Records
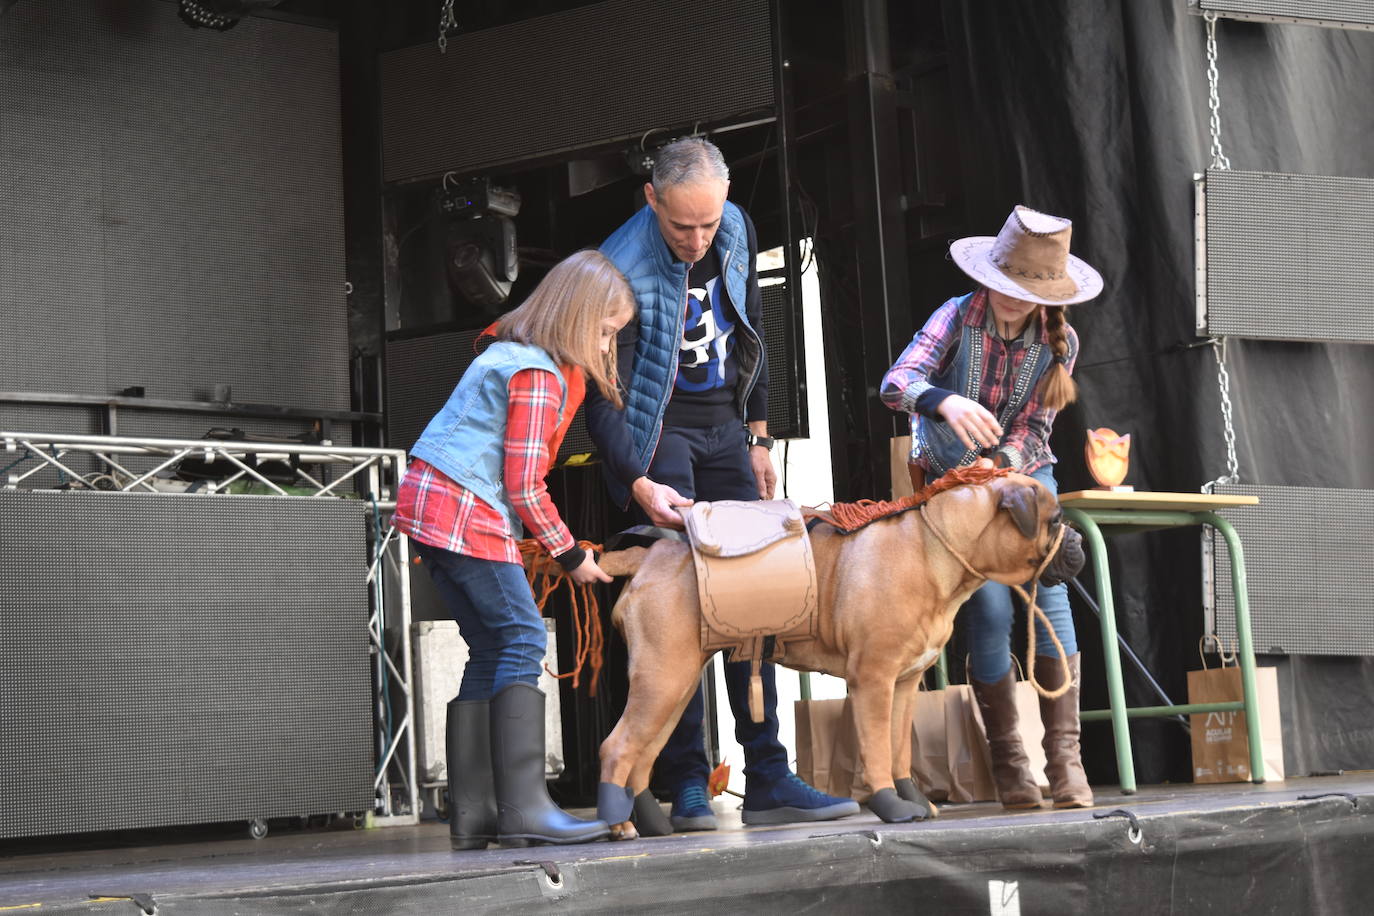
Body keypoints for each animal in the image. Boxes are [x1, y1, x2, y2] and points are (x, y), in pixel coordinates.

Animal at [590, 472, 1082, 840]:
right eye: (1055, 518)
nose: (1077, 539)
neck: (937, 549)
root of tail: (645, 556)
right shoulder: (873, 679)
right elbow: (877, 748)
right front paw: (891, 807)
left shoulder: (904, 683)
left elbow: (899, 748)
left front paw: (914, 799)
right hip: (663, 678)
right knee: (616, 747)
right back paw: (618, 826)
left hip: (674, 685)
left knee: (642, 754)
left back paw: (650, 823)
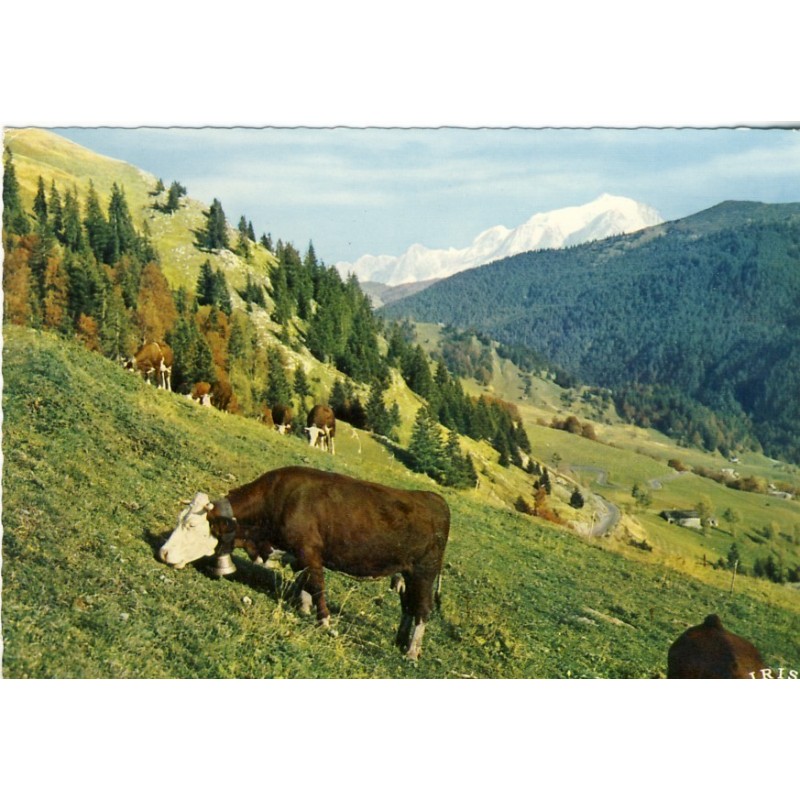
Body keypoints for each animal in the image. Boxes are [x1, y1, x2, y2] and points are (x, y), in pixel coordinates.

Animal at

Exercise prompt
Copy each line of the listing exactly, skipping any picture.

Response box
Body keypoints for each animal in the image. Boxes are [x1, y1, x2, y2] and points are (x, y), in pixel coordinates.

Animal at [590, 472, 1082, 840]:
right eye: (1055, 518)
nose: (1077, 539)
neck: (937, 549)
root of tail: (645, 556)
right shoulder: (873, 679)
right elbow: (877, 748)
right front paw: (891, 807)
left shoulder: (904, 683)
left elbow: (899, 748)
left front paw: (914, 799)
right hip: (663, 678)
right knee: (616, 747)
right back paw: (618, 826)
left hip: (674, 685)
left knee: (642, 754)
left back paw: (650, 823)
Body keypoints for each animal in the image. Boxes are [x1, y1, x2, y2] and points are (x, y), in pixel coordinates.

Animal at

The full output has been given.